◆ Required action ◆
Change "Most Viewed Posts" to "Popular Posts" throughout the lines below, keeping all other text as it is, and omit the pictures from your answer.

+++ Task inputs

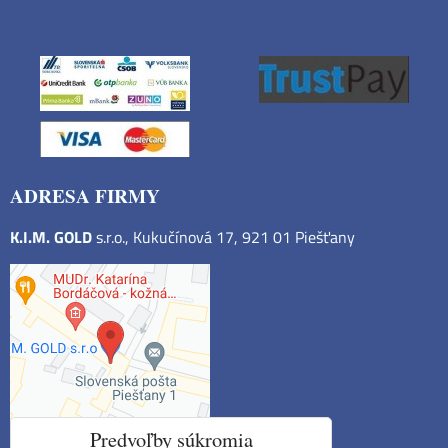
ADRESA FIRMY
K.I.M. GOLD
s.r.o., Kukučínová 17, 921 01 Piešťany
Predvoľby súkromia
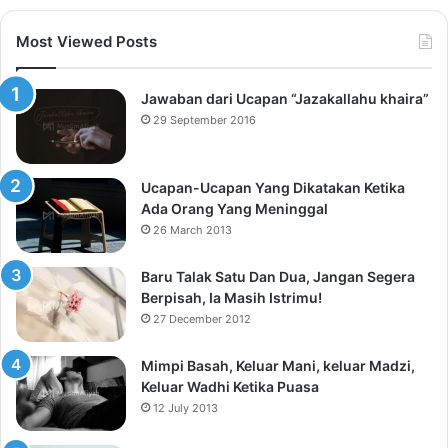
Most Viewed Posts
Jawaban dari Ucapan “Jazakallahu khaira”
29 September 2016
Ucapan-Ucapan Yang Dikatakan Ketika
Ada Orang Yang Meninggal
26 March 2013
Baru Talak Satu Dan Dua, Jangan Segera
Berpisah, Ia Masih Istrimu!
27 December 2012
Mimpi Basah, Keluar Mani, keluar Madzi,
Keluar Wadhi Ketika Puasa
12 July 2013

++++++

◆ Result ◆
ADRESA FIRMY
K.I.M. GOLD
s.r.o., Kukučínová 17, 921 01 Piešťany
Predvoľby súkromia
Popular Posts
Jawaban dari Ucapan “Jazakallahu khaira”
29 September 2016
Ucapan-Ucapan Yang Dikatakan Ketika
Ada Orang Yang Meninggal
26 March 2013
Baru Talak Satu Dan Dua, Jangan Segera
Berpisah, Ia Masih Istrimu!
27 December 2012
Mimpi Basah, Keluar Mani, keluar Madzi,
Keluar Wadhi Ketika Puasa
12 July 2013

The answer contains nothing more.